Participantes refletiram como o processo de privatização pode ameaçar o direito fundamental à água
Em Assembleia Geral da Organização das Nações Unidas (ONU) realizada em 2016 foi votado que a água potável, assim como o saneamento básico, é um direito essencial do ser humano, contudo, por diversas vezes violado. Esse foi o tema da Roda de Conversa que aconteceu no último dia de programação da Arena das Águas na Vila Cidadã (23), “Água como Direito Humano”.
Para falar sobre o assunto, o relator especial do Direito Humano à Água e ao Esgotamento Sanitário, das Nações Unidas, Léo Heller, moderou a mesa composta pela atriz e ambientalista, Maria Paula Fidalgo; representando os Engenheiros Sem Fronteiras, Mirian que trabalha o assunto saneamento na Espanha; o diretor dos serviços de saneamento de Paris, Benjamin Gestin; a ex-relatora na ONU sobre o tema, Catharina de Albuquerque, de Portugal; o secretário-geral adjunto da Internacional de Serviços Públicos (ISP), David Boys, e a mexicana Gloria Coron.
Nessa Roda, os participantes falaram acerca da comercialização da água e da privatização dos serviços de saneamento básico. Segundo Leo Heller, a ideia da Roda é refletir em que medida o processo de privatização ameaça o direito fundamental à água. O acesso a água e o esgotamento são integrados, e precisamos chamar a atenção para o fato de que déficit em saneamento ainda é muito maior do que o de acesso a água. Ao reconhecer esses acessos como direito humano “nós estamos dando aos cidadãos a possibilidade de recorrer à justiça contra a violação desse direito”. A atriz Maria Paula iniciou a apresentação destacando a necessidade de mudar a matriz energética do país. Para ela, a água é um organismo. “A água precisa ser respeitada, não ser encarada como negócio”, ressalta.

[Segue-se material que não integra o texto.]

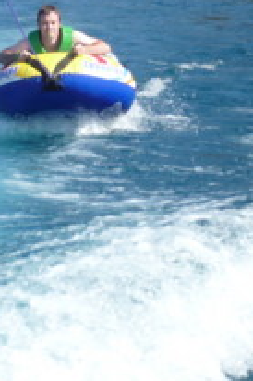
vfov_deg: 8.8
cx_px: 15
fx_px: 2471
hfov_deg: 5.9
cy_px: 96
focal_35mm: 234
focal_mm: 17
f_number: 4.9
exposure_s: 1/320
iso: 100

O saneamento da cidade de Paris também foi apresentado pelo diretor dos serviços de saneamento do município, Benjamin Gestin. No país, os serviços, que eram privatizados, foram retomados pelo Governo. Para ele, é fundamental que haja conversa entre os poderes. “Depois da evolução da gestão pública, a eficiência do saneamento aumentou e fez com que o acesso a água aumentasse e o preço diminuído. Mas o que contribuiu sem dúvida para esse processo é que não visamos lucro no fornecimento da água, mas sim a sustentabilidade do sistema, o que não aconteceria se fossemos um serviço privado” destaca.
Catharina de Albuquerque, presidente executiva da parceria Saneamento e Água para Todos (SWA), parabenizou a medida adotada na França. “Temos que fazer como foi feito em Paris, mudar tudo e começar novamente para garantir o acesso à agua. Para isso, temos que garantir a participação de todos nos processos decisórios. O que interessa para as pessoas não é saber quem traz a água, mas sim ter a água, independente de quem o faça”, reforça. Catharina complementa, ainda, que é importante garantir que a população não tenha que andar quilômetros para ter acesso à água. “Temos que encontrar os melhores serviços” para garantir acesso aos milhares que ainda não possuem acesso à água e ao saneamento; “que o preço seja adequado e que ninguém seja excluído”, e para tanto políticas públicas devem ser implementadas ou atualizadas.
David Boys, reforça sobre as diferenças entre o público e o privado, ressaltando que as empresas privadas “não existem para dar acesso à água à população, mas apenas para maximizar seus lucros”. Gloria Coron, do México, diz que conhece a realidade brasileira e que, aqui, a água é tratada como commodity, e utilizada apenas como insumo para produção de bens de baixo valor agregado para exportação.
A representante do movimento Engenheiros Sem Fronteiras lembra que na Espanha, os cortes de água eram constantes e foi a pressão popular que gerou mudança nas políticas públicas. “A pressão levou com que conseguíssemos um serviço público de água depois de quatro anos de mobilização. As mudanças devem vir dos cidadãos, para que sejam realmente efetivas e transparentes, garantindo assim o direito humano de acesso a água”, finaliza.